Speaking on the matter again following a Dáil exchange with the Minster on Tuesday of this week Teachta Ó Snodaigh said:
"It is disappointing that the minister yet again repeated the mantra of previous Defence Ministers who have said to me since 2008 that they are happy with the advice of the army's medical officers that Lariam 'is the most suitable drug for members’ of the Defence Forces'.
“It is akin to the attitude taken in the past both in Ireland and abroad in relation to other drugs such as Thalidomide, Aulin and Roaccutane which caused serious side effects despite reassurances that they were safe. The Minister’s blind trust in the drugs company’s denial that Lariam poses a risk, when the evidence is mounting that the drug has serious side effects, is very worrying.
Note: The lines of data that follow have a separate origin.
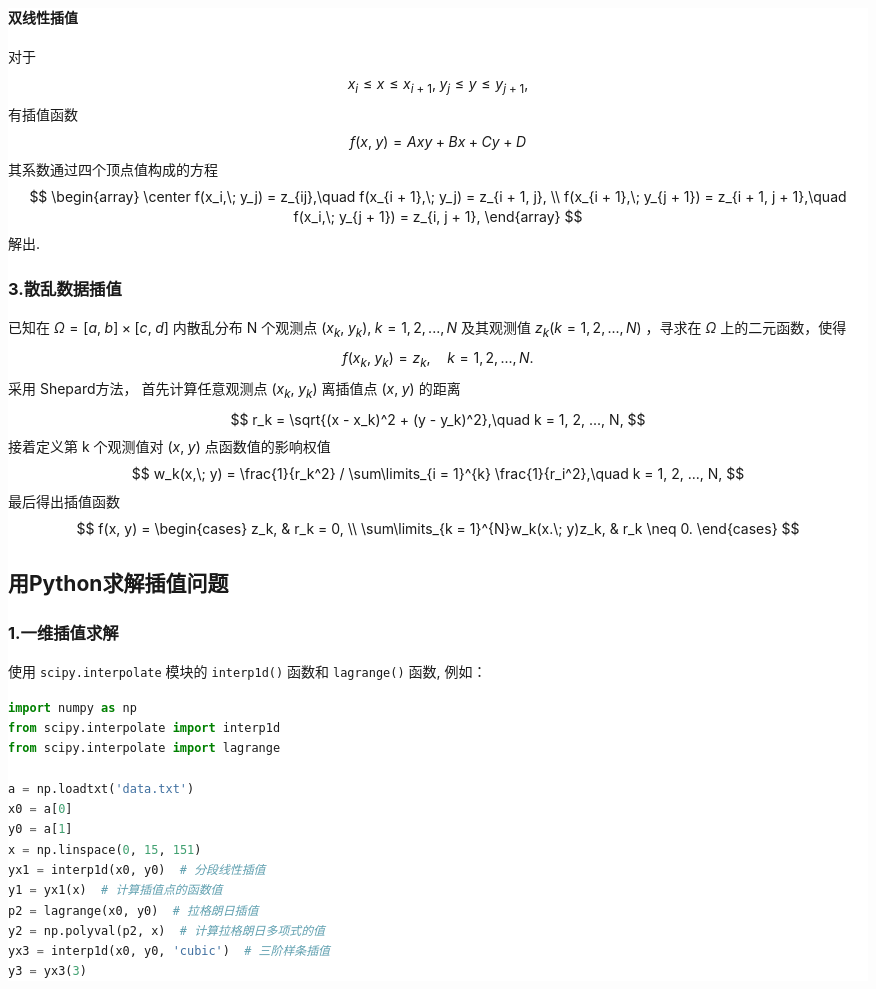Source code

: #### 双线性插值
对于
$$
x_i \leq x \leq x_{i + 1},\; y_j \leq y \leq y_{j + 1},
$$
有插值函数
$$
f(x,\; y) = Axy + Bx + Cy + D
$$
其系数通过四个顶点值构成的方程
$$
\begin{array}
\center
f(x_i,\; y_j) = z_{ij},\quad f(x_{i + 1},\; y_j) = z_{i + 1, j}, \\
f(x_{i + 1},\; y_{j + 1}) = z_{i + 1, j + 1},\quad f(x_i,\; y_{j + 1}) = z_{i, j + 1},
\end{array}
$$
解出.

### 3.散乱数据插值
已知在 $\Omega = [a,\; b] \times [c,\; d]$ 内散乱分布 N 个观测点 $(x_k,\; y_k),\; k = 1, 2, ..., N$ 及其观测值 $z_k(k = 1, 2, ..., N)$ ，寻求在 $\Omega$ 上的二元函数，使得
$$
f(x_k,\; y_k) = z_k,\quad k = 1, 2, ..., N.
$$
采用 Shepard方法，
首先计算任意观测点 $(x_k,\; y_k)$ 离插值点 $(x,\; y)$ 的距离
$$
r_k = \sqrt{(x - x_k)^2 + (y - y_k)^2},\quad k = 1, 2, ..., N,
$$
接着定义第 k 个观测值对 $(x,\; y)$ 点函数值的影响权值
$$
w_k(x,\; y) = \frac{1}{r_k^2} / \sum\limits_{i = 1}^{k} \frac{1}{r_i^2},\quad k = 1, 2, ..., N,
$$
最后得出插值函数
$$
f(x, y) = 
\begin{cases}
z_k, & r_k = 0, \\
\sum\limits_{k = 1}^{N}w_k(x.\; y)z_k, & r_k \neq 0.
\end{cases}
$$

## 用Python求解插值问题
### 1.一维插值求解
使用 `scipy.interpolate` 模块的 `interp1d()` 函数和 `lagrange()` 函数,
例如：
```python
import numpy as np
from scipy.interpolate import interp1d
from scipy.interpolate import lagrange

a = np.loadtxt('data.txt')
x0 = a[0]
y0 = a[1]
x = np.linspace(0, 15, 151)
yx1 = interp1d(x0, y0)  # 分段线性插值
y1 = yx1(x)  # 计算插值点的函数值
p2 = lagrange(x0, y0)  # 拉格朗日插值
y2 = np.polyval(p2, x)  # 计算拉格朗日多项式的值
yx3 = interp1d(x0, y0, 'cubic')  # 三阶样条插值
y3 = yx3(3)
```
"Other countries have banned its use for military personnel and it has been withdrawn for sale to the general public in a number of countries, yet Minister Kehoe and the military authorities fail to acknowledge this.
“There are presently 38 court cases pending against the state by Irish Defence Personnel who have been proscribed Lariam and the same is happening with military authorities in other countries. This alone should alert the Minister of the need to end or at least suspend the use of Lariam as the only anti-malaria drug for non-commissioned soldiers in the Irish army. There are alternative drugs, albeit dearer, which the Irish army have stocks of and therefore are aware of their effectiveness.
“Those who I have spoken to who have been affected with Lariam have recounted being depressed, suicidal, anxious, dizzy, paranoid, disorientated or having a whole range of other neurological and psychiatric ailments.
“As I said to the Minister, if he believes that Lariam is safe then he should take it for six months in the way ordinary Irish soldiers are forced to when deployed abroad. It is unacceptable that he ignores the evidence and continues to put soldiers’ lives at risk," concluded Deputy Ó Snodaigh.